El Plan de la Patria presentado por Chávez antes de los comicios de 2012 fue su legado más profundo, como bien lo apuntó el ahora mandatario encargado, Nicolás Maduro. Las líneas estratégicas del proceso revolucionario están en ese texto, discutido posteriormente por miles de venezolanos y venezolanas. Pero a esta teoría, que Chávez ha desarrollado en sus cientos de intervenciones públicas y escritos, se suma el ejemplo. Como lo quería Ernesto Guevara, como todavía hoy lo demuestra Fidel Castro, Chávez predicó con el ejemplo cargado de ética y moral de nunca darle la espalda al pueblo. Porque él siempre fue parte del pueblo sufrido y humillado durante décadas, y que en menos de quince años se hizo visible con toda su furia rebelde. Pero no sólo en Venezuela. En Siria, a Chávez se lo conoce como “el protector de la verdad”, en Irán la gente lo considera “el gran amigo latinoamericano” de la Revolución Islámica; en Palestina o Líbano su imagen se reproduce en movilizaciones y actos en los cuales se denuncian las políticas imperialistas de Estados Unidos e Israel.

Fragmento de datos

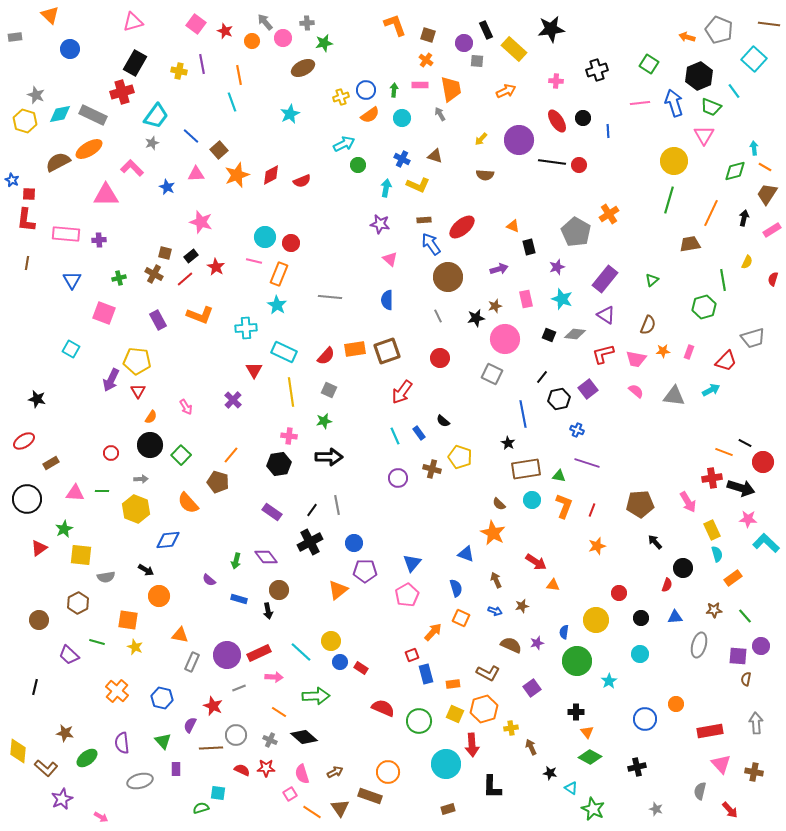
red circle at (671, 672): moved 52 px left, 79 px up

Ejercicio
En el texto sobre Chávez, ¿cómo lo conocen en Siria? El listado no tiene nada que ver con el texto.

Respuesta
Lo conocen como “el protector de la verdad”.